§ **Document extract**:
------------------------------------
The Thai total long-term public and private debt grew from US$728 million in 1970 to US$13.3 billion in 1985. The external debt was increasing at a faster rate during this period than the growing gross national product ( GNP--see Glossary). In 1970 the external debt was 11.1 percent of GNP, increasing to 36 percent of GNP by 1985. The ratio of debt payments or debt service to the total export of goods and services, one indicator of Thailand's ability to meet debt payments, increased from 14 percent in 1970 to 25.4 percent in 1985. The growth of external indebtedness averaged 25.2 percent between 1970 and 1980, compared with an average of 21 percent for Southeast and East Asian middle-income oil-importer countries. Public debt as a percentage of exports went from 47.9 percent to 75.9 percent between 1980 and 1983, but the proportion of public borrowing from foreign sources dropped from 52 percent to 42 percent during the same period. This was indicative of the growing concern of the public sector with the enlarged foreign debt and hence a higher reliance on domestic borrowing, which went from 48 percent to 55 percent during the same period. In the early 1980s, Thailand was characterized by high competition between the government and the private sector for scarce domestic savings, which forced private firms to rely more on external borrowing.

The composition of Thai indebtedness in terms of interest rates, maturity, and currency structure appeared to be better than that in most other developing countries. Because of its high credit rating, Thailand could borrow at about 8.4 percent in late 1983, compared with an average rate of 10.1 percent for other middle-income oil-importer countries. It had also the longest loan average maturity, 17.2 years compared with 12.2 years.
------------------------------------
§ **Problems to solve**:
- a) Which specific years does the passage on Thailand's external debt name? List each one once.
- b) Carry on the passage on Thailand's external debt, starting after its final sentence.
------------------------------------
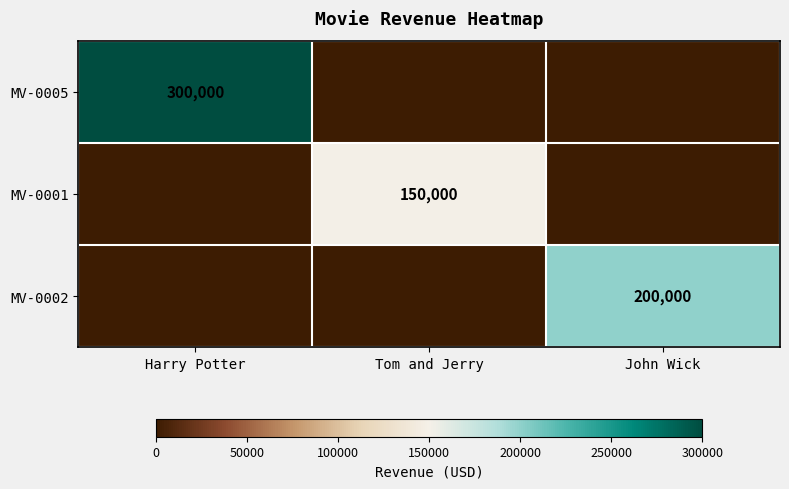

The MV-0005 series shows 459961 at Harry Potter. True or false?

False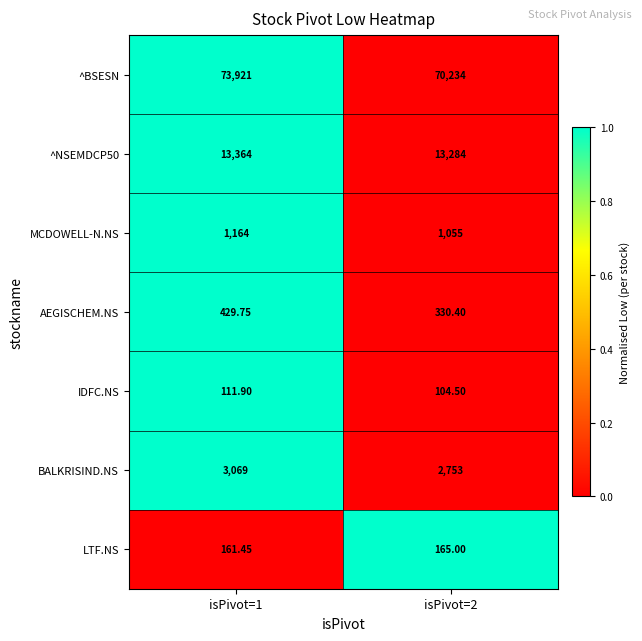

Which series changed the most between isPivot=1 and isPivot=2?

^BSESN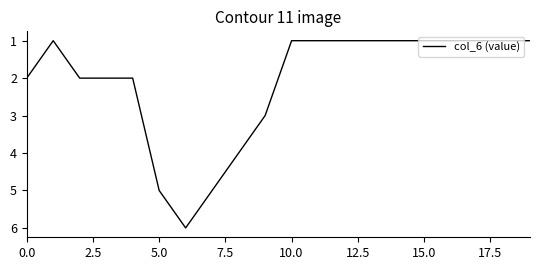

What is the difference between the maximum and minimum values?

5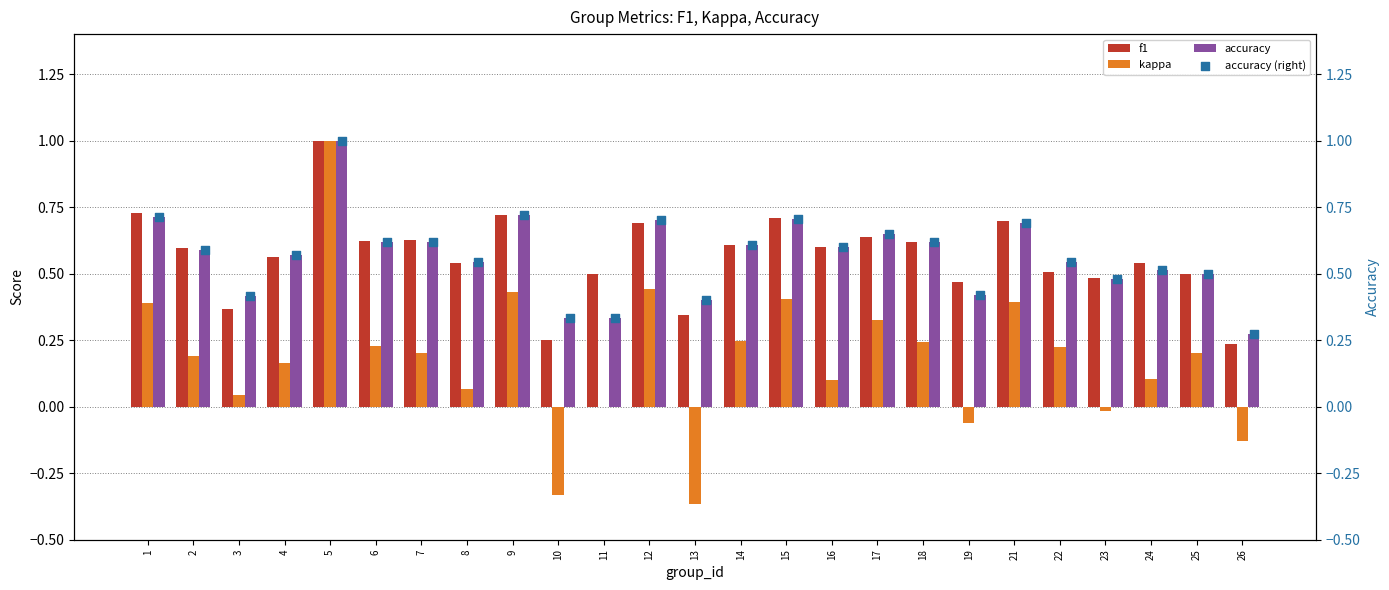

The kappa series shows 0.1 at 4. True or false?

False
------------------------------------
§ **Results of the tasks**:
- a) 1970, 1980, 1983, 1985

- b)
In terms of currency denomination, the Thai external debt consisted mostly of two currencies: the United States dollar and the Japanese yen, with increasing reliance on the yen because of the willingness of Japanese banks to lend at a lower spread than the other banks. Thailand was exposed to the risk of yen appreciation in the early 1980s because Japan received only 14 percent of Thai exports while accounting for 26 percent of imports. Meanwhile, the value of the yen had appreciated substantially relative to the baht. The baht was pegged to the United States dollar until 1984 when it had a fixed exchange rate of B23 per US$1. Thereafter, the baht was pegged to a basket of currencies and devalued by 14.8 percent against the dollar. According to some observers, Thailand needed to revise its external debt portfolio as well as limit its reliance on external debt.